I'm amazed that the USPTO is allowing patents to such ridiculously obvious notions, and that they take huge amounts of money to even challenge. What, apart from greed and lawyers, is keeping this system alive? Is it the possibility of control it gives big players over small ones?
And remember, the EFF is a non-profit. Donate if you can, show your appreciation. They're fighting the good fight.
Oh, wait... NON-AMERICANS... you idiots.
or do you prefer:
Oh, wait... HUMANS... you idiots.
or
Oh, wait... MEN... you idiots.
or
Oh, wait... WOMEN... you idiots.
Try to avoid those blanket statements that insult the vast majority for transgressions done by the few.

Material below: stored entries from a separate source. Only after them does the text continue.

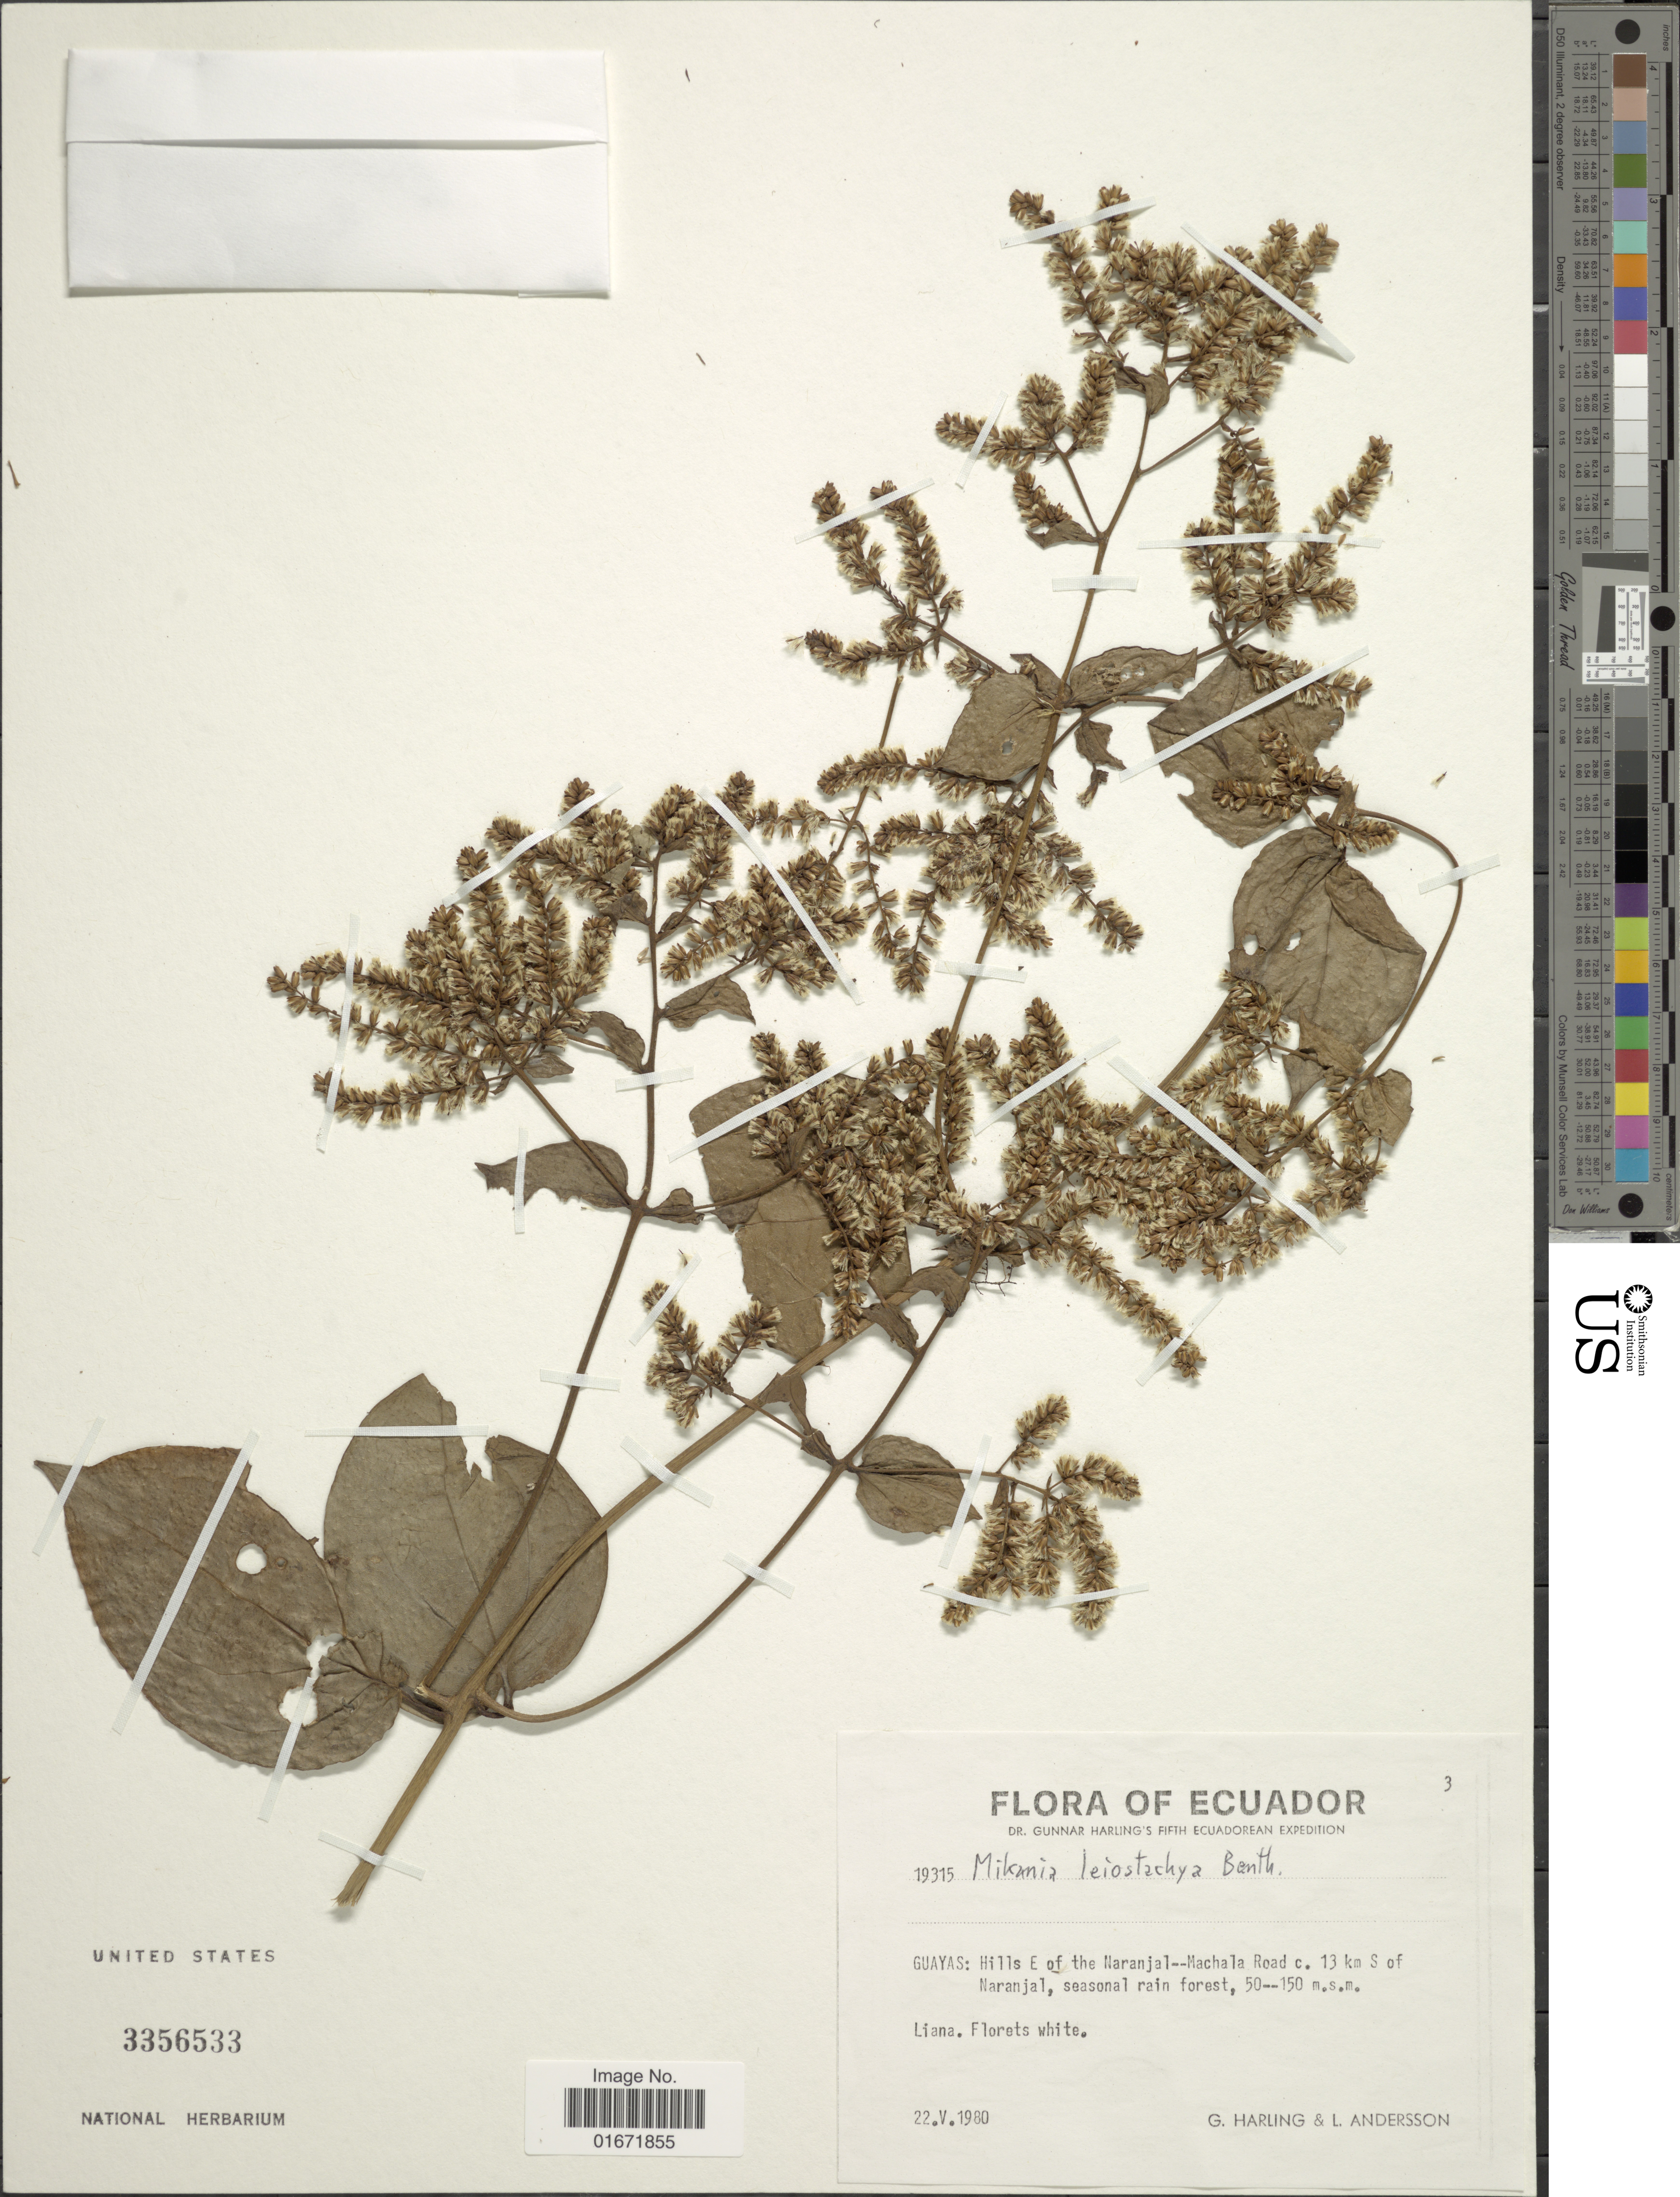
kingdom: Plantae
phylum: Tracheophyta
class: Magnoliopsida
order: Asterales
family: Asteraceae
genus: Mikania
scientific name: Mikania leiostachya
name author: Benth.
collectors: G. Harling & L. Andersson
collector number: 19315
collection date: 1980-05-22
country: Ecuador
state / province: Guayas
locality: Guayas: Hills E of the Naranjal -- Machala Road c. 13 km S of Naranjal, seasonal rain forest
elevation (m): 50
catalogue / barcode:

This is why whenever I have an urge to donate, the EFF is at or near the top of the list. It's wrong that the USPTO grants broad and generic patents at all and organizations such as the EFF are necessary to point out how obvious the so-called patent is, but more appropriately described as a concept or idea, to the review board, but that's what we have right now.
Lets not forget Adam Carolla basically funded those patent troll assholes with donations from people expecting him to FIGHT it.
Who logs in to gdm? Not I, said the duck.
The remaining 30 claims were also quite a bit narrower than Claims 31-35, so this decision wouldn't necessarily indicate they're likely invalid.
I thought it said patent on procrastinating. oh well.
I haven't read *today's* news on the subject.
But about the original patent, everybody complains about the patents that someone got for "X _ON THE INTERNET_" when X was already patented. Yeah, that's ridiculous.
Shouldn't it work the other way, though? The originally patented idea DOES seem to me to be analogous to podcasting. I originally thought it sounded dumb when Carolla (whose podcast I listen to and enjoy), described it, but reading about it in more detail made it seem like a reasonably patentable idea *IF ANYTHING IS*.